### Assignment
Render the listing from the line containing "Posted at the" through the line containing "The tree is", both included, as a two-column CSV with columns "text" and "answer": one row per entry, each value in a single quoted field, and line breaks replaced by spaces.

### Provided records
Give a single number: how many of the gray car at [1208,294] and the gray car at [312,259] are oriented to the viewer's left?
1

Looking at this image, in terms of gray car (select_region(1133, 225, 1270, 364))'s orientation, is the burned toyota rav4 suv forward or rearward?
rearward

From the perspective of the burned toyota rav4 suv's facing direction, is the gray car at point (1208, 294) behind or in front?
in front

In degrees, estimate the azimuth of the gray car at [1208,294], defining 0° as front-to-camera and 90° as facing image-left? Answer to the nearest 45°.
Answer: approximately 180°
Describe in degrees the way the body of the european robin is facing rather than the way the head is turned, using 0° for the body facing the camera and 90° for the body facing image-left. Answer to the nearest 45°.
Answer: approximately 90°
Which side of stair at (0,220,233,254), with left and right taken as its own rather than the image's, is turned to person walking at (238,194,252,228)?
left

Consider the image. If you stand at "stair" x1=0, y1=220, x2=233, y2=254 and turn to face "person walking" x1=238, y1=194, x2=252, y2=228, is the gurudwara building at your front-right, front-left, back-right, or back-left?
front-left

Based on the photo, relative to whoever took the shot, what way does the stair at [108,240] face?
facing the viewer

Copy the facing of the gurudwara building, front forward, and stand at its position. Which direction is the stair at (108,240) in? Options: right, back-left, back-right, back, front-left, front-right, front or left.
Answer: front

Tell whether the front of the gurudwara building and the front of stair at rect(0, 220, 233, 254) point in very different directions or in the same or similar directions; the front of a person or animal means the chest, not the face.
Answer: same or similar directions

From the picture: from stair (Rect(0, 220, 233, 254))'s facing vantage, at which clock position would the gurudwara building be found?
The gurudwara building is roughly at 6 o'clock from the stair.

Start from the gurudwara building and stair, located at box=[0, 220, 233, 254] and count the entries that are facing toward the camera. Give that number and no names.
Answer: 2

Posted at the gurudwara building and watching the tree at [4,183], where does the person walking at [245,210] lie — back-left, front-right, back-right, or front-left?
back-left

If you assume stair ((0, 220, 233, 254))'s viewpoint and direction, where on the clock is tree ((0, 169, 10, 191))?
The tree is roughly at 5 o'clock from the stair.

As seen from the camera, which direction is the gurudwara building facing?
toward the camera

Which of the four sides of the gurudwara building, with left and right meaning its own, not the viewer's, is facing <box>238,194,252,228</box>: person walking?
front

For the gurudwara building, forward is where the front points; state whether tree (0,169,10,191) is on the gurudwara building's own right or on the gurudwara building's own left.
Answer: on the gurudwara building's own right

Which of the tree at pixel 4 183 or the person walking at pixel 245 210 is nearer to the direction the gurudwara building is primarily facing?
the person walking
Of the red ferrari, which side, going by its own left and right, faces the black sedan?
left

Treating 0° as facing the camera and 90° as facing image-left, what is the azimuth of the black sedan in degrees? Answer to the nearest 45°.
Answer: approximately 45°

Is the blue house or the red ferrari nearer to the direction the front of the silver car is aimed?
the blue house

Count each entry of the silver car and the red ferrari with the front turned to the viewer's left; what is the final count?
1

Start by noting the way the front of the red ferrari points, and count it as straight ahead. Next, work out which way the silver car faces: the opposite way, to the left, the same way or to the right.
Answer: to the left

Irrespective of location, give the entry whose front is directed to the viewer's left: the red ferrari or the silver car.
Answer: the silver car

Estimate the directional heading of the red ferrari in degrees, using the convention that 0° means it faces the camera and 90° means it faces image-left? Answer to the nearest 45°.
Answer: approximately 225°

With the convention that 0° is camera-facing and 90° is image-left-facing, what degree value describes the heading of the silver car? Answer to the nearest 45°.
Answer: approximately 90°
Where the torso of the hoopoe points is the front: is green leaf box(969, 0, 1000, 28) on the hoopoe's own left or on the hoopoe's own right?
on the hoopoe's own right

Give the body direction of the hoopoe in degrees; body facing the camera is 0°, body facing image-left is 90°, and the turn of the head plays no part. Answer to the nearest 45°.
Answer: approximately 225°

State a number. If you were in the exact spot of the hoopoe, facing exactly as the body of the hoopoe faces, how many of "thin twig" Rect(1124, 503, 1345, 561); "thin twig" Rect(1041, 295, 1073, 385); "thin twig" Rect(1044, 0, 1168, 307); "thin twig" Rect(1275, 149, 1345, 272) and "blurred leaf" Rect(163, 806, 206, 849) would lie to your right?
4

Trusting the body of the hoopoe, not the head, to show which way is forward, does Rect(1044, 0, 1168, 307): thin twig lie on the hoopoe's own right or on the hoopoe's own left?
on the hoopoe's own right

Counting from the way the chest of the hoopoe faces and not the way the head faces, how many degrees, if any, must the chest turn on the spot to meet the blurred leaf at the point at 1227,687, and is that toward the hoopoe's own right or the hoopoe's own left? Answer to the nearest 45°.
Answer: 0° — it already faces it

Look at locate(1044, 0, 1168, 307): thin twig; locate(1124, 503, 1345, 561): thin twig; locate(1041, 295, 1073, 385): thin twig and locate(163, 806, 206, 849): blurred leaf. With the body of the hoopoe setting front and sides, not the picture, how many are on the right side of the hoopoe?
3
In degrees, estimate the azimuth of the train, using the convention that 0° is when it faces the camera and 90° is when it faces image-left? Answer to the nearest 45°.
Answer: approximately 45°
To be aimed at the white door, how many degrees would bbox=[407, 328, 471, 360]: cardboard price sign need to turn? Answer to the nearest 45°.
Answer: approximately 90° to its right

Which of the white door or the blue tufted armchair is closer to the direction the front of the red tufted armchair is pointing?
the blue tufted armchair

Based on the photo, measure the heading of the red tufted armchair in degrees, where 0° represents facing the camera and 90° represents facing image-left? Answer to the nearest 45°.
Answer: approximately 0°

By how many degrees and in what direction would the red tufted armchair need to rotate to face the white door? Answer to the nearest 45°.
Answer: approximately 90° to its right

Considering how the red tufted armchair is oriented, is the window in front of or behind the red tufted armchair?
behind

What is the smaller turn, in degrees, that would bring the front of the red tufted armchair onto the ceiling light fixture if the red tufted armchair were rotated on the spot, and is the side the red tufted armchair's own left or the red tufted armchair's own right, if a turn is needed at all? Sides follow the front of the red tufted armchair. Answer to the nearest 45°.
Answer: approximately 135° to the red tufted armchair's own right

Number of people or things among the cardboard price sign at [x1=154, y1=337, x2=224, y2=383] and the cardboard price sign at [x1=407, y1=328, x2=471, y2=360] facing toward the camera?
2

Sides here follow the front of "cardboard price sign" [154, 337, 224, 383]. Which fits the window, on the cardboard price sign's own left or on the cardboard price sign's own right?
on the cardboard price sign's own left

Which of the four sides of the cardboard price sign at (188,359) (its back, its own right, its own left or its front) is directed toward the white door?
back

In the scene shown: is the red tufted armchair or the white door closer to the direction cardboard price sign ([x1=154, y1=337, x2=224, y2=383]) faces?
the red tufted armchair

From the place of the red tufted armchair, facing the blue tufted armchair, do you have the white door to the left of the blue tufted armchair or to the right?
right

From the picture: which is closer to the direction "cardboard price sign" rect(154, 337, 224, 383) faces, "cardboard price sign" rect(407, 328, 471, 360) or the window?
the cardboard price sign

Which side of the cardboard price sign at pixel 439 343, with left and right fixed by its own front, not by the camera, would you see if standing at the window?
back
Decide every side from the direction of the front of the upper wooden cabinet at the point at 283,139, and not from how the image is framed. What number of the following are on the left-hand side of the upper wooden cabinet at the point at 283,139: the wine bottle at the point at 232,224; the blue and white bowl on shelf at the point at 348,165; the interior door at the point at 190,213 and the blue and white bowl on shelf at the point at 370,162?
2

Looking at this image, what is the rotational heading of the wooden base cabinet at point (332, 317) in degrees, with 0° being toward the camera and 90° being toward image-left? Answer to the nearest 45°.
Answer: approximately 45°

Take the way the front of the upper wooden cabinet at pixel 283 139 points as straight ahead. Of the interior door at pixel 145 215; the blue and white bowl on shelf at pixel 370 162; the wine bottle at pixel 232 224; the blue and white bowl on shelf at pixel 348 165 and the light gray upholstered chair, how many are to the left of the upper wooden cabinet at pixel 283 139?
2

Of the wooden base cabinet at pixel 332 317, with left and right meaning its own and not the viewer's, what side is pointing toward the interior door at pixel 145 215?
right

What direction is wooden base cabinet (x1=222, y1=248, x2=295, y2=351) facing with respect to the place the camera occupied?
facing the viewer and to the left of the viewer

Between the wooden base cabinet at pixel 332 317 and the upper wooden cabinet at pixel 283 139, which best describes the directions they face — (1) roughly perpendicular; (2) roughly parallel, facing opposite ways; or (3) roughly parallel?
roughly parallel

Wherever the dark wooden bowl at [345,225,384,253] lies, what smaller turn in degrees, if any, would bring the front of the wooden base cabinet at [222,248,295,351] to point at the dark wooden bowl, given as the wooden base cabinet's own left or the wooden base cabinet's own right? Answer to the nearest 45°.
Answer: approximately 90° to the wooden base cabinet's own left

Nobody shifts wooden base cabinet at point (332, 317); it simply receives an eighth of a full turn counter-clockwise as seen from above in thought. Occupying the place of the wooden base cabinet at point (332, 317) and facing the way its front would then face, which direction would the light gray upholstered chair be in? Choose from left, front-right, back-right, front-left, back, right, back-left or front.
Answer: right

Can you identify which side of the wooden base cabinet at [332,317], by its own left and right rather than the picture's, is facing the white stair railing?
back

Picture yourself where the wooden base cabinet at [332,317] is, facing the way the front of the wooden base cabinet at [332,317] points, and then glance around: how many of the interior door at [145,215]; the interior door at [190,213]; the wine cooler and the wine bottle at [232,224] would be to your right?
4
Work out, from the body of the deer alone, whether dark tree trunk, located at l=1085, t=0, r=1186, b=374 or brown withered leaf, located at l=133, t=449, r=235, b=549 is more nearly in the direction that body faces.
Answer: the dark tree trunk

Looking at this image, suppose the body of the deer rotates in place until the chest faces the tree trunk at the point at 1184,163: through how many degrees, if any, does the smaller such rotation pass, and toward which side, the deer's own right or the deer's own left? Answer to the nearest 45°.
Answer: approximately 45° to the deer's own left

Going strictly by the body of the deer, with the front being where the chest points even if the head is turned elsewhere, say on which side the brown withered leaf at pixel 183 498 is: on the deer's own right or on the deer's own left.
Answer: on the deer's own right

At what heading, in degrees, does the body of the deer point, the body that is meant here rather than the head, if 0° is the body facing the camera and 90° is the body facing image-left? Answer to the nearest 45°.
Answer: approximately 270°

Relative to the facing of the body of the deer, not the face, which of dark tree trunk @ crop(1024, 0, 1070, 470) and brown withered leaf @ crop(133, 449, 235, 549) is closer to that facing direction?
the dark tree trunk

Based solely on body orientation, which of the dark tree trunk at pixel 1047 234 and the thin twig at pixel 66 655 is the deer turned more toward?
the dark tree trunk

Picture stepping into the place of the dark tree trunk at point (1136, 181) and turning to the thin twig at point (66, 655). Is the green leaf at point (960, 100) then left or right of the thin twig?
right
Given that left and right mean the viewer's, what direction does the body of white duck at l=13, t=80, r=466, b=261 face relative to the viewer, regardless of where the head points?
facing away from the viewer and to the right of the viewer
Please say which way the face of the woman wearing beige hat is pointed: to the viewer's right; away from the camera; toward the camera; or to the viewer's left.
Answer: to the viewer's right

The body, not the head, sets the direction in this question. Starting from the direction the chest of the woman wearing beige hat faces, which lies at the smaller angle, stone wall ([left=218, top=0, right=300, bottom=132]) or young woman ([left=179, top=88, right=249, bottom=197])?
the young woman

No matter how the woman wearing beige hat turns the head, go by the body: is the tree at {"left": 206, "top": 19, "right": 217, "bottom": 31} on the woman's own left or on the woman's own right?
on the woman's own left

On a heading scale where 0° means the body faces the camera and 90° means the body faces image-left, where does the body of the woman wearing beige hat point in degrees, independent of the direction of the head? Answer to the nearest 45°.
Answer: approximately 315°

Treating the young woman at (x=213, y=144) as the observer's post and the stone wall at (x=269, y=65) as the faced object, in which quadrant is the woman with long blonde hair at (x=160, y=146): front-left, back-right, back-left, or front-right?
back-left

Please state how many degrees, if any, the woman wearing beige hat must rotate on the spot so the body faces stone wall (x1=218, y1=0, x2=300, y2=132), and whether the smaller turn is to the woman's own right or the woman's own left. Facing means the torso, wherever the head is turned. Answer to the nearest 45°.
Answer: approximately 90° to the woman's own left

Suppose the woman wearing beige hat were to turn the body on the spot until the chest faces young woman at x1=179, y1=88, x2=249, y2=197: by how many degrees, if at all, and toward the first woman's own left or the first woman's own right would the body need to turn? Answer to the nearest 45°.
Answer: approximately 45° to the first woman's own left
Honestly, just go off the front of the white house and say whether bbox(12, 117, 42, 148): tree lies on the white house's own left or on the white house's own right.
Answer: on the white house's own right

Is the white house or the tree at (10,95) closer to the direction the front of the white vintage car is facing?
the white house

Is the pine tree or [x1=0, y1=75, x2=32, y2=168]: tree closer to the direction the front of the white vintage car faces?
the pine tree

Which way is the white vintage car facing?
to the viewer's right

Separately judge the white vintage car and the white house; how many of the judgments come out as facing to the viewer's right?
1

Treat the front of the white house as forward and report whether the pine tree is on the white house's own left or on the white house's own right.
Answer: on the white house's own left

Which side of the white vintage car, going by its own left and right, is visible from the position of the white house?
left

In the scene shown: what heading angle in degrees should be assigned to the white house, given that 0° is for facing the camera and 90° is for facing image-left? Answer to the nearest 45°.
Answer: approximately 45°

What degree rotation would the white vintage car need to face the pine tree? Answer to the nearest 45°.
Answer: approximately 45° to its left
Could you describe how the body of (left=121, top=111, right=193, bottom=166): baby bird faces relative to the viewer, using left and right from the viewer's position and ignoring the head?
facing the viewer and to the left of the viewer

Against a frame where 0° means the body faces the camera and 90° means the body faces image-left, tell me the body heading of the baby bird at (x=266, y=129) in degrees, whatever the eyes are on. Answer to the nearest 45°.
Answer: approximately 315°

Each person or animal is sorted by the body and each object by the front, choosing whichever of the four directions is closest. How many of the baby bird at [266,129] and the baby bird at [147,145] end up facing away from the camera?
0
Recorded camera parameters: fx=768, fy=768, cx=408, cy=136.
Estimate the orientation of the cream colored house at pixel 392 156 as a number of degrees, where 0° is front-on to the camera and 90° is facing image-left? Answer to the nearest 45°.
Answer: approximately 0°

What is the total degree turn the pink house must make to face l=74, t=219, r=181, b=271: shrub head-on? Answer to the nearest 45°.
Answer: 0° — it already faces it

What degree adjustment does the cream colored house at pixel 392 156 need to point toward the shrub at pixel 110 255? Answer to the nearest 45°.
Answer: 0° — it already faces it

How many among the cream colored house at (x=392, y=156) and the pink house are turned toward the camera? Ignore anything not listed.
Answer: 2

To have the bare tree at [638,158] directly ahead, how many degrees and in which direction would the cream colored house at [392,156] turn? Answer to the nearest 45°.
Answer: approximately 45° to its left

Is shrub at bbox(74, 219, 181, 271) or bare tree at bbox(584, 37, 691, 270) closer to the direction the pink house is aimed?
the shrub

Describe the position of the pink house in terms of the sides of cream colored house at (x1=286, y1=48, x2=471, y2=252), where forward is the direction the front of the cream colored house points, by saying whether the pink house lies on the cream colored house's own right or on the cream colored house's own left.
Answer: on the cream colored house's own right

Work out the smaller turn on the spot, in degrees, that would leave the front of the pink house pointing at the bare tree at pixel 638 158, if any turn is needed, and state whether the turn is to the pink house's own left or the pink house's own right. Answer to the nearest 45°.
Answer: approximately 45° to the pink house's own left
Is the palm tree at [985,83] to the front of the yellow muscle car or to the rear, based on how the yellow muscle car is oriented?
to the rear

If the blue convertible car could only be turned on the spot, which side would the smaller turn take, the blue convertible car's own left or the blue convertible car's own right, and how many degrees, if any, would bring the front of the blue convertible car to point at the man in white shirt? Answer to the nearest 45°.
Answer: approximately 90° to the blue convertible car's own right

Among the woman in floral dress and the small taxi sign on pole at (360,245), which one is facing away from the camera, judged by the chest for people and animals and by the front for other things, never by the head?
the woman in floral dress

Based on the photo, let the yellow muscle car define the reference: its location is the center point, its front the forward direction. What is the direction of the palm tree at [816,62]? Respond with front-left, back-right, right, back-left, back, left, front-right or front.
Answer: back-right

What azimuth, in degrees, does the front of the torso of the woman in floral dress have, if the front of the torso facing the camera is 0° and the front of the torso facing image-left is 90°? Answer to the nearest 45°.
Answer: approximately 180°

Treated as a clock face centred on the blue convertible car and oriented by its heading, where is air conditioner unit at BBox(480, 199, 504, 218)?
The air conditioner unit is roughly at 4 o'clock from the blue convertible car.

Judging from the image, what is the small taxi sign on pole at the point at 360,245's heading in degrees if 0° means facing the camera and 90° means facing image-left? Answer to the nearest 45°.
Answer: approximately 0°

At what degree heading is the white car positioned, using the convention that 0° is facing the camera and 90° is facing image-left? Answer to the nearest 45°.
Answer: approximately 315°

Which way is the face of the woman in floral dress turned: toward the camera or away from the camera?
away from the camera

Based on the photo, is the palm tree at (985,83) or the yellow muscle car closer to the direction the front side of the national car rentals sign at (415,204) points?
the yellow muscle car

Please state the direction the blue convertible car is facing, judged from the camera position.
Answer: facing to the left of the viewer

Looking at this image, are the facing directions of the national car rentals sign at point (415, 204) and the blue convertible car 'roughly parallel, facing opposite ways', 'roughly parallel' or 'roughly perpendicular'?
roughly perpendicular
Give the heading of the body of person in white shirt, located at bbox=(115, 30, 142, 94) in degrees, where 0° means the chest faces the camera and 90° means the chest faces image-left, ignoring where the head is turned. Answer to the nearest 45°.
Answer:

### Expected answer
text,answer
"Posted at the gurudwara building and watching the tree at [4,183], where does the person walking at [245,210] lie — back-left, front-right, back-right, or front-left?","back-left"
"If you assume stair ((0, 220, 233, 254))'s viewpoint and direction, where on the clock is tree ((0, 169, 10, 191))?","The tree is roughly at 5 o'clock from the stair."